October 30, 2018

Три картинки из теперь уже довольно-таки далекого прошлого

Я плохо помню свое раннее детство, а воспоминания из этого времени разрозненные и нечеткие - ощущение, будто бы в глубоких сумерках пытаешься ориентироваться в каком-то месте, где очень давно не был.

Я помню, что у нас дома жила красивая черная кошка, очень ловкая и быстрая. Она хорошо ловила мышей, но почему-то не кормила своих котят, поэтому они у нее все время умирали. Я хорошо запомнил один осенний вечер - было еще тепло, мы убирали и жгли сухие листья, мой брат показывал мне, как плавить свинец в консервной банке; за весь день на меня никто ни разу не наорал, и я ощущал счастье и покой. Мне было лет пять, может быть шесть. Я стоял во дворе и смотрел на кошку, которая то ли умывалась, то ли просто трясла головой. Вдруг кошка выгнулась дугой, по всему ее телу прошла мощная волна, она широко раскрыла рот и изрыгнула огромный комок сероватой блевотины. Комок оседал и расплывался по земле, а кошка трясла головой, готовясь блевануть снова. Я заметил, что один участок рвотного сгустка не только растекается, но еще как-то странно шевелится - и я увидел тонкого полупрозрачного глиста, который вдруг поднялся на дыбки, вильнул в воздухе своей нитевидной головкой и нырнул обратно, стараясь закопаться поглубже. Я схватил прутик и хотел было извлечь глиста на поверхность, но моя сестра схватила меня за руку и потащила прочь - наверное, она решила, что такие зрелища вредны для моей психики, а может, просто боялась, что я заражусь глистами.

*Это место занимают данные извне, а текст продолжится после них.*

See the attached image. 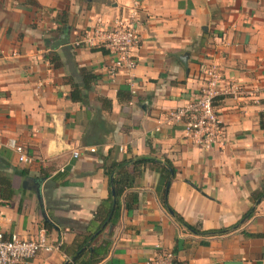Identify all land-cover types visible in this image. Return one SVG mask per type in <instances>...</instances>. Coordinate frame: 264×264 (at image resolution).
Segmentation results:
<instances>
[{
    "label": "crops",
    "instance_id": "1",
    "mask_svg": "<svg viewBox=\"0 0 264 264\" xmlns=\"http://www.w3.org/2000/svg\"><path fill=\"white\" fill-rule=\"evenodd\" d=\"M133 7L136 66L112 73L108 51L84 43L83 33ZM65 29L68 41L51 49ZM209 63L227 89L214 101L226 137L204 148L169 113L196 98ZM79 67L97 75L87 105L70 99ZM97 124L101 140L85 141ZM0 138H14L29 158L0 144L1 230L47 236L49 247L26 264L71 261L62 247L95 228L109 196L105 164L163 155L175 169L168 187L155 169L140 167L117 222L95 240L111 239L96 264H147L164 249L182 264H264V197L244 216L264 190V0H0ZM164 194L192 228L167 209ZM220 228L228 229L208 233Z\"/></svg>",
    "mask_w": 264,
    "mask_h": 264
},
{
    "label": "built area",
    "instance_id": "2",
    "mask_svg": "<svg viewBox=\"0 0 264 264\" xmlns=\"http://www.w3.org/2000/svg\"><path fill=\"white\" fill-rule=\"evenodd\" d=\"M137 10L133 7L126 17L116 19L111 25H104L101 19L91 25L83 33L82 41L91 46L106 49L111 56V72L118 70L130 71L136 66L134 50L137 44V28L135 19ZM204 85L201 87L196 98L187 104L177 107L169 113L171 119L183 126L185 134L191 137L194 144L211 148L222 145L225 141V128L219 115L214 108L215 99L226 90L219 87L220 71L214 63H209L204 69ZM240 89L237 85L229 88V93L238 94ZM4 143L10 149L18 153V160L27 161L29 158L23 152L14 138H8ZM94 152V147L86 148ZM78 148L72 151L73 157H78ZM0 197V217L2 209ZM47 236L44 229H40L35 237L23 238L12 233L4 235L0 227V264H26L27 260L36 253L48 248ZM147 264H182L175 258L171 250L164 249L152 257Z\"/></svg>",
    "mask_w": 264,
    "mask_h": 264
},
{
    "label": "trees",
    "instance_id": "3",
    "mask_svg": "<svg viewBox=\"0 0 264 264\" xmlns=\"http://www.w3.org/2000/svg\"><path fill=\"white\" fill-rule=\"evenodd\" d=\"M66 13H62L61 17H65ZM102 48V47H99ZM47 55V54H46ZM46 57L49 60L54 61L55 57ZM78 74L80 76V82L70 79L71 91L70 99L72 101L81 102L83 105H87L88 92L93 89V85L97 79V75L90 69L86 67H79ZM121 90H118V97L121 95ZM130 97V96H129ZM99 99L102 101L104 109L111 108V101L108 98L100 96ZM93 124V123H92ZM95 127H89L88 130H85L84 140L87 141V138L101 140L99 136V129L102 127V124ZM87 129V128H86ZM110 156V155H108ZM105 160L107 159L104 158ZM149 165L150 168L155 169L166 182L168 187L170 181L174 176L175 169L171 161L164 155L160 158L145 156V157H129L121 160H113L110 164H105L104 169L105 173L109 179L110 192L108 198L101 201L93 218L92 224L94 229L86 234H82L81 238H76L72 245L67 247L63 246L62 249L65 251L71 258V261L64 264H96L102 260L107 253L109 252L111 246L110 235H105V237L99 242L95 243L97 236L103 233V230L109 224H115L117 222L119 213H120V198L122 193L132 185L134 176L137 172L140 173V167ZM1 180V177H0ZM167 190V188H166ZM165 190V193H166ZM112 191V194H111ZM264 197V190L258 193L252 194V208L244 215L246 218L251 216L254 212L253 204L256 200H260ZM166 196L164 194V203L167 209H170L169 205L166 202ZM172 212V211H171ZM173 216L184 225L192 228L190 225L185 223L180 216H178L174 211L172 212ZM46 227L47 222H45ZM237 225V223L235 224ZM234 225V226H235ZM232 226V227H234ZM228 228H220L208 233H223Z\"/></svg>",
    "mask_w": 264,
    "mask_h": 264
},
{
    "label": "water",
    "instance_id": "4",
    "mask_svg": "<svg viewBox=\"0 0 264 264\" xmlns=\"http://www.w3.org/2000/svg\"><path fill=\"white\" fill-rule=\"evenodd\" d=\"M68 41V31L65 29L58 39H56L51 45V49H55Z\"/></svg>",
    "mask_w": 264,
    "mask_h": 264
}]
</instances>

Однажды ранней весной мой отец решил зарезать свинью. Я тусовался рядом и по мере своих сил и способностей (а мне было уже лет десять) старался помогать - обжигал свинью паяльной лампой, потом поливал ее горячей водой и соскребал ножом обгоревший слой кожи - он облазил в виде рыхлой светло-коричневой массы, а под ним была тонкая, почти белая кожица, уже вполне съедобная (ну знаете, вот эта херня на так называемом беконе). Кажется, был март, было довольно холодно, и у меня мерзли руки - отец это заметил и посоветовал засунуть руки в горячие свиные кишки, чтобы отогреться. Я сидел на корточках и перебирал кишки, вываленные в большую эмалированную ванну. Когда-то в этой же ванне купали и меня, и мою сестру, и моего брата - когда мы были совсем маленькими детьми. Вдруг я нащупал в кишке какой-то плотный упругий стержень, и страшно удивился, когда почувствовал, что он шевелится. Это была охерительно длинная аскарида толщиной с карандаш. Потом я нашел в кишках еще одну такую аскариду.

В 2010-м году, на Летней Экологической Школе близ пос. Большевысоково я ночью сидел в кабинете местной школы, вскрывал лягушек и искал в них паразитов. Абсолютно все лягушки были нашпигованы самыми разными червями. В легких и кишках всегда жило много нематод, а иногда я находил их и во рту. Я знал, как называются некоторые черви - у самцов нематод Oswaldocruzia на хвосте было что-то вроде лопасти; у трематод Gorgodera были длинные листовидные тельца с широкой брюшной присоской, а вторая присоска была на тонком вытягивающимся “хоботке”. Эти трематоды жили в кишках, а присоски позволяли им прикрепляться и ползать - сначала они вытягивали “хоботок”, присасывались маленькой присоской, потом подтягивали все тело и закреплялись при помощи большой брюшной присоски. Когда я разрезал тонкий кишечник и поливал его из пипетки физраствором, тельца горгодер трепетали в потоке жидкости, как флажки на майском параде. Мне нравилось раздвигать иголочками складки тонкого кишечника и обнаруживать горгодер, которые сидели там, как влитые. Я настроил бинокуляр на максимальное увеличение, чтобы получше рассмотреть их присоски, и вдруг увидел, что в глубине складок кишечника лежит множество каких-то маленьких шариков. Я и раньше их видел, но не придавал им значения, но тут мне показалось, что один из этих шариков двигается. Я смотрел на эти шарики минут десять, чтобы понять, что они такое. Это были крошечные сосальщики диплодискусы (Diplodiscus) - они выглядели как маленькие бочонки с присосками на торцах. В сжатом состоянии они были почти шарообразные, но когда ползали, могли очень сильно вытягиваться. Меня охватило своеобразное чувство - смесь удивления и непереносимого внутреннего зуда, от которого рот наполняется жидкой слюной. Я оторвал от бинокуляра глаза - в сумерках после яркого света я видел по большей части цветные пятна - и сказал, обращаясь к своему невидимому собеседнику: “Ебаный в рот, в каком же припизженном мире мы живем!” В то время я любил экспрессивно выражаться.